13. The composition of claim 9, wherein the composition comprises about 20 wt. % to about 50 wt. % of the carrier fluid.

14. The composition of claim 9, lactic acid, or any combinations thereof, wherein the composition comprises about 5 wt. % to about 13 wt. % of the organic acid.

15. The composition of claim 9, wherein the composition comprises:

about 45 wt. % to about 55 wt. % of the organic solvent, wherein the organic solvent comprises xylene, toluene, heavy naphtha, or any combinations thereof;

about 0.2 wt. % to about 0.5 wt. % of the surfactant, wherein the surfactant comprises a sulfate, a sulfonate, a phosphate, a phosphonate, or any combinations thereof;

about 5 wt. % to about 13 wt. % of the organic acid;

about 10 wt. % to about 20 wt. % of the mutual solvent, wherein the mutual solvent comprises ethylene glycol monobutyl ether (EGBE), methanol, isopropyl alcohol, or any combinations thereof; and

about 20 wt. % to about 50 wt. % of the carrier fluid.

16. A system comprising:

a wellbore formed in a subterranean formation, wherein the wellbore extends at least to a downhole location within the subterranean formation, wherein a hydrocarbon sludge is located at the downhole location;

a coiled tubing extending from a surface location and into the wellbore;

a pump configured to flow a treatment fluid through the coiled tubing and to the downhole location; and

the treatment fluid, wherein the treatment fluid is configured to dissolve the hydrocarbon sludge and comprises:

an organic solvent configured to dissolve at least a first portion of an organic phase of the hydrocarbon sludge;

a surfactant;

an organic acid configured to dissolve at least a portion of an inorganic phase of the hydrocarbon sludge, wherein the surfactant and the organic acid are synergistically configured to increase solubility of the hydrocarbon sludge upon exposure to the treatment fluid; and

a mutual solvent that is soluble in oil and in water, wherein the mutual solvent is configured to dissolve at least a second portion of the organic phase of the hydrocarbon sludge, wherein the mutual solvent is configured to increase solubility of the organic acid in the composition.

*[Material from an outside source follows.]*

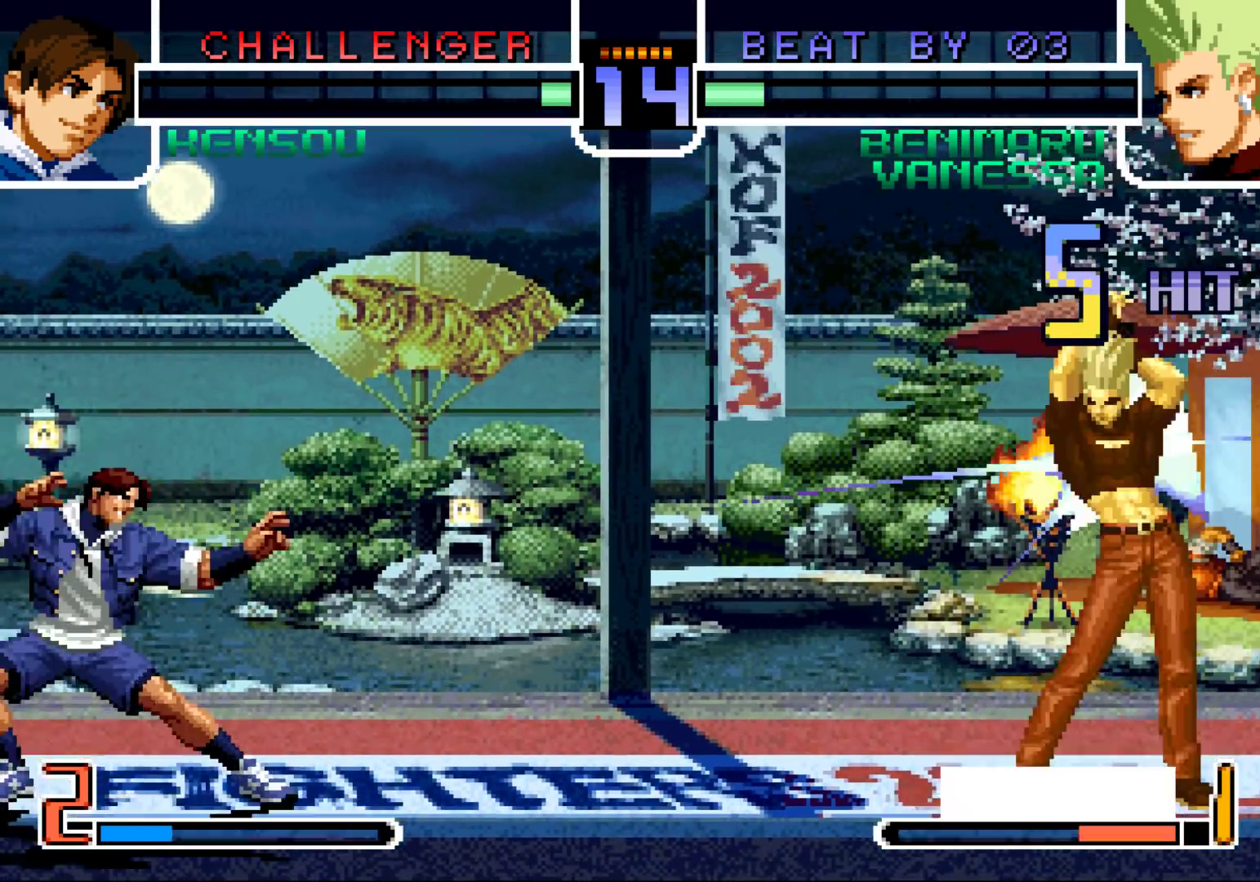
{"buttons": ["TRIANGLE"], "left_stick": "left", "events": [[67, "left_stick", "right"], [150, "left_stick", "down"], [233, "left_stick", "left"], [317, "left_stick", "down"], [400, "TRIANGLE", "down"], [400, "left_stick", "left"]]}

17. The system of claim 16, wherein the organic solvent comprises xylene, toluene, heavy naphtha, or any combinations thereof, wherein the treatment fluid comprises about 45 wt. % to about 55 wt. % of the organic solvent.

18. The system of claim 16, wherein the mutual solvent comprises ethylene glycol monobutyl ether (EGBE), methanol, isopropyl alcohol, or any combinations thereof, wherein the treatment fluid comprises about 10 wt. % to about 20 wt. % of the mutual solvent.

19. The system of claim 16, wherein the surfactant comprises a sulfate, a sulfonate, a phosphate, a phosphonate, or any combinations thereof, wherein the treatment fluid comprises about 0.2 wt. % to about 0.5 wt. % of the surfactant.

20. The system of claim 16, wherein the organic acid comprises acetic acid, formic acid, lactic acid, or any combinations thereof, wherein the treatment fluid comprises about 5 wt. % to about 13 wt. % of the organic acid.